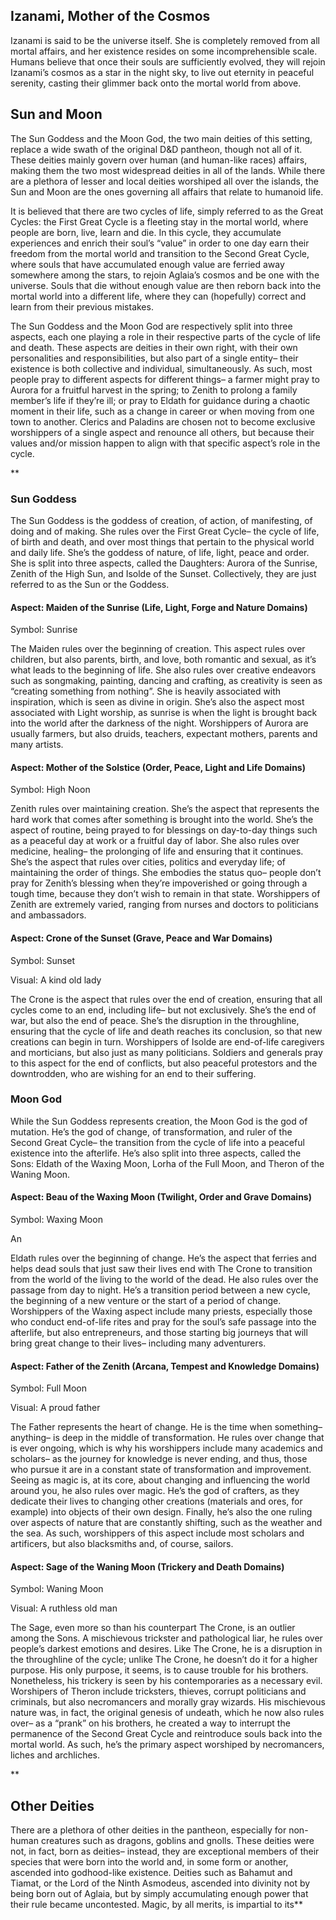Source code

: ## Izanami, Mother of the Cosmos

Izanami is said to be the universe itself. She is completely removed from all mortal affairs, and her existence resides on some incomprehensible scale. Humans believe that once their souls are sufficiently evolved, they will rejoin Izanami’s cosmos as a star in the night sky, to live out eternity in peaceful serenity, casting their glimmer back onto the mortal world from above.

## Sun and Moon

The Sun Goddess and the Moon God, the two main deities of this setting, replace a wide swath of the original D&D pantheon, though not all of it. These deities mainly govern over human (and human-like races) affairs, making them the two most widespread deities in all of the lands. While there are a plethora of lesser and local deities worshiped all over the islands, the Sun and Moon are the ones governing all affairs that relate to humanoid life.

It is believed that there are two cycles of life, simply referred to as the Great Cycles: the First Great Cycle is a fleeting stay in the mortal world, where people are born, live, learn and die. In this cycle, they accumulate experiences and enrich their soul’s “value” in order to one day earn their freedom from the mortal world and transition to the Second Great Cycle, where souls that have accumulated enough value are ferried away somewhere among the stars, to rejoin Aglaia’s cosmos and be one with the universe. Souls that die without enough value are then reborn back into the mortal world into a different life, where they can (hopefully) correct and learn from their previous mistakes. 

The Sun Goddess and the Moon God are respectively split into three aspects, each one playing a role in their respective parts of the cycle of life and death. These aspects are deities in their own right, with their own personalities and responsibilities, but also part of a single entity– their existence is both collective and individual, simultaneously. As such, most people pray to different aspects for different things– a farmer might pray to Aurora for a fruitful harvest in the spring; to Zenith to prolong a family member’s life if they’re ill; or pray to Eldath for guidance during a chaotic moment in their life, such as a change in career or when moving from one town to another. Clerics and Paladins are chosen not to become exclusive worshippers of a single aspect and renounce all others, but because their values and/or mission happen to align with that specific aspect’s role in the cycle.

**

### Sun Goddess

The Sun Goddess is the goddess of creation, of action, of manifesting, of doing and of making. She rules over the First Great Cycle– the cycle of life, of birth and death, and over most things that pertain to the physical world and daily life. She’s the goddess of nature, of life, light, peace and order. She is split into three aspects, called the Daughters: Aurora of the Sunrise, Zenith of the High Sun, and Isolde of the Sunset. Collectively, they are just referred to as the Sun or the Goddess.

#### Aspect: Maiden of the Sunrise (Life, Light, Forge and Nature Domains)

Symbol: Sunrise

  

The Maiden rules over the beginning of creation. This aspect rules over children, but also parents, birth, and love, both romantic and sexual, as it’s what leads to the beginning of life. She also rules over creative endeavors such as songmaking, painting, dancing and crafting, as creativity is seen as “creating something from nothing”. She is heavily associated with inspiration, which is seen as divine in origin. She’s also the aspect most associated with Light worship, as sunrise is when the light is brought back into the world after the darkness of the night. Worshippers of Aurora are usually farmers, but also druids, teachers, expectant mothers, parents and many artists.

  

#### Aspect: Mother of the Solstice (Order, Peace, Light and Life Domains)

Symbol: High Noon

  

Zenith rules over maintaining creation. She’s the aspect that represents the hard work that comes after something is brought into the world. She’s the aspect of routine, being prayed to for blessings on day-to-day things such as a peaceful day at work or a fruitful day of labor. She also rules over medicine, healing– the prolonging of life and ensuring that it continues. She’s the aspect that rules over cities, politics and everyday life; of maintaining the order of things. She embodies the status quo– people don’t pray for Zenith’s blessing when they’re impoverished or going through a tough time, because they don’t wish to remain in that state. Worshippers of Zenith are extremely varied, ranging from nurses and doctors to politicians and ambassadors.

#### Aspect: Crone of the Sunset (Grave, Peace and War Domains)

Symbol: Sunset

Visual: A kind old lady

The Crone is the aspect that rules over the end of creation, ensuring that all cycles come to an end, including life– but not exclusively. She’s the end of war, but also the end of peace. She’s the disruption in the throughline, ensuring that the cycle of life and death reaches its conclusion, so that new creations can begin in turn. Worshippers of Isolde are end-of-life caregivers and morticians, but also just as many politicians. Soldiers and generals pray to this aspect for the end of conflicts, but also peaceful protestors and the downtrodden, who are wishing for an end to their suffering.

### Moon God

While the Sun Goddess represents creation, the Moon God is the god of mutation. He’s the god of change, of transformation, and ruler of the Second Great Cycle– the transition from the cycle of life into a peaceful existence into the afterlife. He’s also split into three aspects, called the Sons: Eldath of the Waxing Moon, Lorha of the Full Moon, and Theron of the Waning Moon.

#### Aspect: Beau of the Waxing Moon (Twilight, Order and Grave Domains)

Symbol: Waxing Moon

An 

Eldath rules over the beginning of change. He’s the aspect that ferries and helps dead souls that just saw their lives end with The Crone to transition from the world of the living to the world of the dead. He also rules over the passage from day to night. He’s a transition period between a new cycle, the beginning of a new venture or the start of a period of change. Worshippers of the Waxing aspect include many priests, especially those who conduct end-of-life rites and pray for the soul’s safe passage into the afterlife, but also entrepreneurs, and those starting big journeys that will bring great change to their lives– including many adventurers.

#### Aspect: Father of the Zenith (Arcana, Tempest and Knowledge Domains)

Symbol: Full Moon

Visual: A proud father

The Father represents the heart of change. He is the time when something– anything– is deep in the middle of transformation. He rules over change that is ever ongoing, which is why his worshippers include many academics and scholars– as the journey for knowledge is never ending, and thus, those who pursue it are in a constant state of transformation and improvement. Seeing as magic is, at its core, about changing and influencing the world around you, he also rules over magic. He’s the god of crafters, as they dedicate their lives to changing other creations (materials and ores, for example) into objects of their own design. Finally, he’s also the one ruling over aspects of nature that are constantly shifting, such as the weather and the sea. As such, worshippers of this aspect include most scholars and artificers, but also blacksmiths and, of course, sailors.

#### Aspect: Sage of the Waning Moon (Trickery and Death Domains)

Symbol: Waning Moon

Visual: A ruthless old man

The Sage, even more so than his counterpart The Crone, is an outlier among the Sons. A mischievous trickster and pathological liar, he rules over people’s darkest emotions and desires. Like The Crone, he is a disruption in the throughline of the cycle; unlike The Crone, he doesn’t do it for a higher purpose. His only purpose, it seems, is to cause trouble for his brothers. Nonetheless, his trickery is seen by his contemporaries as a necessary evil. Worshipers of Theron include tricksters, thieves, corrupt politicians and criminals, but also necromancers and morally gray wizards. His mischievous nature was, in fact, the original genesis of undeath, which he now also rules over– as a “prank” on his brothers, he created a way to interrupt the permanence of the Second Great Cycle and reintroduce souls back into the mortal world. As such, he’s the primary aspect worshiped by necromancers, liches and archliches.

**
## Other Deities

There are a plethora of other deities in the pantheon, especially for non-human creatures such as dragons, goblins and gnolls. These deities were not, in fact, born as deities– instead, they are exceptional members of their species that were born into the world and, in some form or another, ascended into godhood-like existence. Deities such as Bahamut and Tiamat, or the Lord of the Ninth Asmodeus, ascended into divinity not by being born out of Aglaia, but by simply accumulating enough power that their rule became uncontested. Magic, by all merits, is impartial to its**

────────────────────────────────────────

DESCRIPTION OF THE TASK:
Each line from the material above that mentions the word "time" needs to be copied.

THE COMPLETED TASK:
Zenith rules over maintaining creation. She’s the aspect that represents the hard work that comes after something is brought into the world. She’s the aspect of routine, being prayed to for blessings on day-to-day things such as a peaceful day at work or a fruitful day of labor. She also rules over medicine, healing– the prolonging of life and ensuring that it continues. She’s the aspect that rules over cities, politics and everyday life; of maintaining the order of things. She embodies the status quo– people don’t pray for Zenith’s blessing when they’re impoverished or going through a tough time, because they don’t wish to remain in that state. Worshippers of Zenith are extremely varied, ranging from nurses and doctors to politicians and ambassadors.
The Father represents the heart of change. He is the time when something– anything– is deep in the middle of transformation. He rules over change that is ever ongoing, which is why his worshippers include many academics and scholars– as the journey for knowledge is never ending, and thus, those who pursue it are in a constant state of transformation and improvement. Seeing as magic is, at its core, about changing and influencing the world around you, he also rules over magic. He’s the god of crafters, as they dedicate their lives to changing other creations (materials and ores, for example) into objects of their own design. Finally, he’s also the one ruling over aspects of nature that are constantly shifting, such as the weather and the sea. As such, worshippers of this aspect include most scholars and artificers, but also blacksmiths and, of course, sailors.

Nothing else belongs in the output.